When defining the X-Path, ensure you take into account any changes in the XML structure that might have been introduced in previous filters. For example if you split the XML file into individual XML documents that you then filter, the X-Paths will need to be adjusted to reflect the individual XML record structure. |
Example
Consider the following XML document:
<files>
<file>
<title>Example title 1</title>
<description>This is an example document</description>
<url>http://example.com/example-files/file.html</url>
<doc><p>An example HTML document.</p>></doc>
</file>
<file>
<title>Example title 2</title>
<description>This is another example document</description>
<url>http://example.com/example-files/file2.html</url>
<doc><![CDATA[<p>Another example HTML document.</p>]]></doc>
</file>
</files>
The doc
element contains html code that you wish to index as a html document.
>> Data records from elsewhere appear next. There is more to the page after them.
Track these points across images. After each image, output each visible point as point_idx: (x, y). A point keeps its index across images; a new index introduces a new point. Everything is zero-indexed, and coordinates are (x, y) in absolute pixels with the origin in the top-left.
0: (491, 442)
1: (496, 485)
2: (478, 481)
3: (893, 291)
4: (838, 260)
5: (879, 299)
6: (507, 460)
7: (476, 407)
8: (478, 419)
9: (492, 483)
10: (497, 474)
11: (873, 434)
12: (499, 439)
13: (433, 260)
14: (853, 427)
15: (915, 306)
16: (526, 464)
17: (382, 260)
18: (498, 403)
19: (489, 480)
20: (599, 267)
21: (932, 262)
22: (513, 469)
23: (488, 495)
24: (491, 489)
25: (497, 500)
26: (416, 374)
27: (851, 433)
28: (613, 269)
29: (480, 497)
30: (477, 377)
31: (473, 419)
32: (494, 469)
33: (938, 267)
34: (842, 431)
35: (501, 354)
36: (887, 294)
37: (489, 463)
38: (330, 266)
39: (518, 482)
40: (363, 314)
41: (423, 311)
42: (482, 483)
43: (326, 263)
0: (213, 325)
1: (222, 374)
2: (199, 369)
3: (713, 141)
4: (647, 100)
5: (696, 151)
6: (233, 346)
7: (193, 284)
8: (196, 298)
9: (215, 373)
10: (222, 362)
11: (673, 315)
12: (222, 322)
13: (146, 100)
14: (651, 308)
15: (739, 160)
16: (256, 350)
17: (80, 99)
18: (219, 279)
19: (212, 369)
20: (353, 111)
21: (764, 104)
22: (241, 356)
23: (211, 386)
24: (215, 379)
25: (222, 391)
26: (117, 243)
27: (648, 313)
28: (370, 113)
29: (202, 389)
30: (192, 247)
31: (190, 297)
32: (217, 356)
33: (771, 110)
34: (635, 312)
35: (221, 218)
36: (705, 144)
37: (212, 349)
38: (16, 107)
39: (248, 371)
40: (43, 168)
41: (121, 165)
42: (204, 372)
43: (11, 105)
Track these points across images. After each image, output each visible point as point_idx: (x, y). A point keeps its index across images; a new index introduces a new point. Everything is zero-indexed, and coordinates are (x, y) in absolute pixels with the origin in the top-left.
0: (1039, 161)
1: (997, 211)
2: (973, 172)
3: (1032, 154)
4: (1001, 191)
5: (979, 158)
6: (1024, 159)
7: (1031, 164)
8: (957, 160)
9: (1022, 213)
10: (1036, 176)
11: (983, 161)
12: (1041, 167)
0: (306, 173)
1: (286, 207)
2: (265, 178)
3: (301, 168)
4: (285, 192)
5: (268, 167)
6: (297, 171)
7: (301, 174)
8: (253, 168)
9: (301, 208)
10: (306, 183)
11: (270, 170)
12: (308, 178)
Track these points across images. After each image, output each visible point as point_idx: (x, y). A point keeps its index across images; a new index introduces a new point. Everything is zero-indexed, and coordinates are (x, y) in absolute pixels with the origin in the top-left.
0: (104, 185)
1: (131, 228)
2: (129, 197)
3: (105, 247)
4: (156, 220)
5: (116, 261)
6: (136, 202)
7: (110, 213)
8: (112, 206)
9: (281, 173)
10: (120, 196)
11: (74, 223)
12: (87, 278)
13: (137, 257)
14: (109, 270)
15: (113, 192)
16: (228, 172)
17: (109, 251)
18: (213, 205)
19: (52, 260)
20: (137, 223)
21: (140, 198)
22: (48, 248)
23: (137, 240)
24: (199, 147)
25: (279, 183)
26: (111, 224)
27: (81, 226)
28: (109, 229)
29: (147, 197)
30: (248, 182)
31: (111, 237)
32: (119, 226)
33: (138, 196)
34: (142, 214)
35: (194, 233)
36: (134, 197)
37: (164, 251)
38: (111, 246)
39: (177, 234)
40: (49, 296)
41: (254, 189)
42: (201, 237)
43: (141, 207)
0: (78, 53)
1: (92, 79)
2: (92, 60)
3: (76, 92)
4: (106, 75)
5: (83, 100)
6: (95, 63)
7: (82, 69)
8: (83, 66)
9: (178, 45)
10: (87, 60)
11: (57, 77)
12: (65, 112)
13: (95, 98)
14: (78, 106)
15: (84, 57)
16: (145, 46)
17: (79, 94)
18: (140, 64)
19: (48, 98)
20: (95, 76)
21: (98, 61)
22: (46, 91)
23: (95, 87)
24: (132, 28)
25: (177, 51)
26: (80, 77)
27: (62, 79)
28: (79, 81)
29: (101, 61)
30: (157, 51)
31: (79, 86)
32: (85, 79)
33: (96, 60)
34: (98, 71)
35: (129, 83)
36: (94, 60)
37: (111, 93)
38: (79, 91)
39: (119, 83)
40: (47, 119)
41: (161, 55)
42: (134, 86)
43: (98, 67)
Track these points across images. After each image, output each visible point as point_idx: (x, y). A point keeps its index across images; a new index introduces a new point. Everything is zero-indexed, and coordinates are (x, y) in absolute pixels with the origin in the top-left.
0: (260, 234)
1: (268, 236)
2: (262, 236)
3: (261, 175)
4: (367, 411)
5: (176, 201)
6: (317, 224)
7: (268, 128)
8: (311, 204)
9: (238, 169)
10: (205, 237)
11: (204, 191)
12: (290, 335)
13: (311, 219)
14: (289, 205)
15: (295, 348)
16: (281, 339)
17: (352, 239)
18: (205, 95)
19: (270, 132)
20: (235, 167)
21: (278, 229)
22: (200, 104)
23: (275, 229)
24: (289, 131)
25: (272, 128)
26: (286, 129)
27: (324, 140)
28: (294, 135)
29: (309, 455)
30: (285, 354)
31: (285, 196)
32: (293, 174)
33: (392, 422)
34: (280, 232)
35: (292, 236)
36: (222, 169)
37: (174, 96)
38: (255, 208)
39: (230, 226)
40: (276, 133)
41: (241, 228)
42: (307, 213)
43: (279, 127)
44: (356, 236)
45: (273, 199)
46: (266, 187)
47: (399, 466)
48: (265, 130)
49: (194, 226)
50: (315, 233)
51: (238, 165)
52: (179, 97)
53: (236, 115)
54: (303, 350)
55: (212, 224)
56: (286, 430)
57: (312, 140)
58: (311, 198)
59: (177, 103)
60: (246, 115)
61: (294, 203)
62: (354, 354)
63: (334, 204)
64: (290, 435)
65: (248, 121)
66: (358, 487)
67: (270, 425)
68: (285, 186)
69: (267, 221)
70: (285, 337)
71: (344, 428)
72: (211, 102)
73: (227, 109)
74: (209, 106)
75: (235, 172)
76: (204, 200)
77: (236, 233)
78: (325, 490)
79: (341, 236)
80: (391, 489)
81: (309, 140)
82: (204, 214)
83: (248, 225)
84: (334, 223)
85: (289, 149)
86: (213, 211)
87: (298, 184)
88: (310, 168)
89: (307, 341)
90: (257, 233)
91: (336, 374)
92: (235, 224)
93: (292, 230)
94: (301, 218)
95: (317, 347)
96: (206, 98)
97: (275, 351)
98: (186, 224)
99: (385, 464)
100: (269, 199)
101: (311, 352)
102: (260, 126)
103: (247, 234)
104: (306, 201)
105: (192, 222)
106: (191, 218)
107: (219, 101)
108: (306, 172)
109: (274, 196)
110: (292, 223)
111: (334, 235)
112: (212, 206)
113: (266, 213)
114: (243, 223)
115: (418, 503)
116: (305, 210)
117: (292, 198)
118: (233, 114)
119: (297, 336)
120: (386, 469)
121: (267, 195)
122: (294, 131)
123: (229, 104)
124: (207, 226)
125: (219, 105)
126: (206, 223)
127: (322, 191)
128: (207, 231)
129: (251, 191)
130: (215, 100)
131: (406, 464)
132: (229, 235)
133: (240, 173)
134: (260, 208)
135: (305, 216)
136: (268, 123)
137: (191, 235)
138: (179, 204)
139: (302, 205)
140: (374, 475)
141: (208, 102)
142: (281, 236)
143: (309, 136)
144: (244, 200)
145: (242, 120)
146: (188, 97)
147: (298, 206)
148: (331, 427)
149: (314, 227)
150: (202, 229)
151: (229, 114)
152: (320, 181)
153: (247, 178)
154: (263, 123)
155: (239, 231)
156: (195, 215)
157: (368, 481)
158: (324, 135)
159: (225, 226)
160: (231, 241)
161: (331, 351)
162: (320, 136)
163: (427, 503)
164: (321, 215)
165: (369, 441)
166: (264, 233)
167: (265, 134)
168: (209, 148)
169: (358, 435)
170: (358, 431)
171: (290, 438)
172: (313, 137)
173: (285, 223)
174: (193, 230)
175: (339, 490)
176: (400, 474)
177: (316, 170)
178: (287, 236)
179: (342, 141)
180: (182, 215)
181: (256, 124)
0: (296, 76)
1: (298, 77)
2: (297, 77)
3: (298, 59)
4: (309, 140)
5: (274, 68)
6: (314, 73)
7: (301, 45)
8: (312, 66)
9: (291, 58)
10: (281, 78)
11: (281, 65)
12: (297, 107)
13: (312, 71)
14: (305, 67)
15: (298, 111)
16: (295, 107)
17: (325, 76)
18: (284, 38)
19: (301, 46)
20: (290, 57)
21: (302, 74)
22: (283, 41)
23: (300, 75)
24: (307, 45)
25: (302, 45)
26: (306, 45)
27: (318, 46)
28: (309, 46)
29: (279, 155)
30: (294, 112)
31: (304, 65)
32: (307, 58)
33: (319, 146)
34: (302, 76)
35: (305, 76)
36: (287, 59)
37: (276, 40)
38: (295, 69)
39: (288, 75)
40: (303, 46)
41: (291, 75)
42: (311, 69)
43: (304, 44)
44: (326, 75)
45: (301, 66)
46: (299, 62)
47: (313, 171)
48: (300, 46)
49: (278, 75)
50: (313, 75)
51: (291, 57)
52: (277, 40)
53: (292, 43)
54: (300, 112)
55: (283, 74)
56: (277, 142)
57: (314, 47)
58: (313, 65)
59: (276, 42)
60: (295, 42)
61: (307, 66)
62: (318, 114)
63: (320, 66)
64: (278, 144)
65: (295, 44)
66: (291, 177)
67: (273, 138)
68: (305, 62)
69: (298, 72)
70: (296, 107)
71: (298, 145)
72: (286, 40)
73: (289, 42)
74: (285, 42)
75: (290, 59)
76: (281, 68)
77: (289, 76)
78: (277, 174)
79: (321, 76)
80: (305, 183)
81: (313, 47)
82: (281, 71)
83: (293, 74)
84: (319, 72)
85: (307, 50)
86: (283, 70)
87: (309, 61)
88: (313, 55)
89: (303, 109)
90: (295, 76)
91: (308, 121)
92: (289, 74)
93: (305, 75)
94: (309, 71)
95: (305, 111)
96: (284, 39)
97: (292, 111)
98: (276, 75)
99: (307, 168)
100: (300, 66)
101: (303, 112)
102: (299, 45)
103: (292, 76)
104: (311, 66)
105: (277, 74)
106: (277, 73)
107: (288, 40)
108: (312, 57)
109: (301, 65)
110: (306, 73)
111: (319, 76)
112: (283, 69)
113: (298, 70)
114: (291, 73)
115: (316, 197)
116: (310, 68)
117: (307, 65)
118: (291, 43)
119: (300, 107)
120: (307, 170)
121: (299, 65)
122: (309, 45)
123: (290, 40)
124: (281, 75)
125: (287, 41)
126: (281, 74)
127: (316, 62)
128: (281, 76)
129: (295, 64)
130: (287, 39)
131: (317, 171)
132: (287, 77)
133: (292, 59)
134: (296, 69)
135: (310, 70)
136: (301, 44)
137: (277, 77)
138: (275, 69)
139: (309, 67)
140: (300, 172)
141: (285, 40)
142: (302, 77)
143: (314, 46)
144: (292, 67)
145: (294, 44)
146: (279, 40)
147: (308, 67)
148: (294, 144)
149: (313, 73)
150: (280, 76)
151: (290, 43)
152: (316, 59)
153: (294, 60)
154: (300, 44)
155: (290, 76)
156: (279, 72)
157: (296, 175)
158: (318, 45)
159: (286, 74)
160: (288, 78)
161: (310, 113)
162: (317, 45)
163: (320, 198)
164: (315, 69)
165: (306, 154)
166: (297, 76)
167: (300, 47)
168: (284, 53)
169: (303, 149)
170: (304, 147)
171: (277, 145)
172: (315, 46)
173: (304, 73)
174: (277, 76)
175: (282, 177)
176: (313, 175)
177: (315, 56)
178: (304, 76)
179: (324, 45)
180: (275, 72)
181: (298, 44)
Configuring the plugin with:
plugin.xml-element-html-wrapper-filter.config.xpath=/files/file/doc
will result in the following XML file being produced for Padre to index.
<files>
<file>
<title>Example title 1</title>
<description>This is an example document</description>
<url>http://example.com/example-files/file.html</url>
<doc><html><p>An example HTML document.</p></html></doc>
</file>
<file>
<title>Example title 2</title>
<description>This is another example document</description>
<url>http://example.com/example-files/file2.html</url>
<doc><html><p>Another example HTML document.</p></html></doc>
</file>
</files>
Caveats
-
Applying this plugin can have unintended consequences when used in conjunction with the Inner HTML or XML documents in the Funnelback special XML configuration. If the
Inner HTML or XML documents
feature is used, the field containing the Document URL must be above all fields containing inner HTML or XML documents.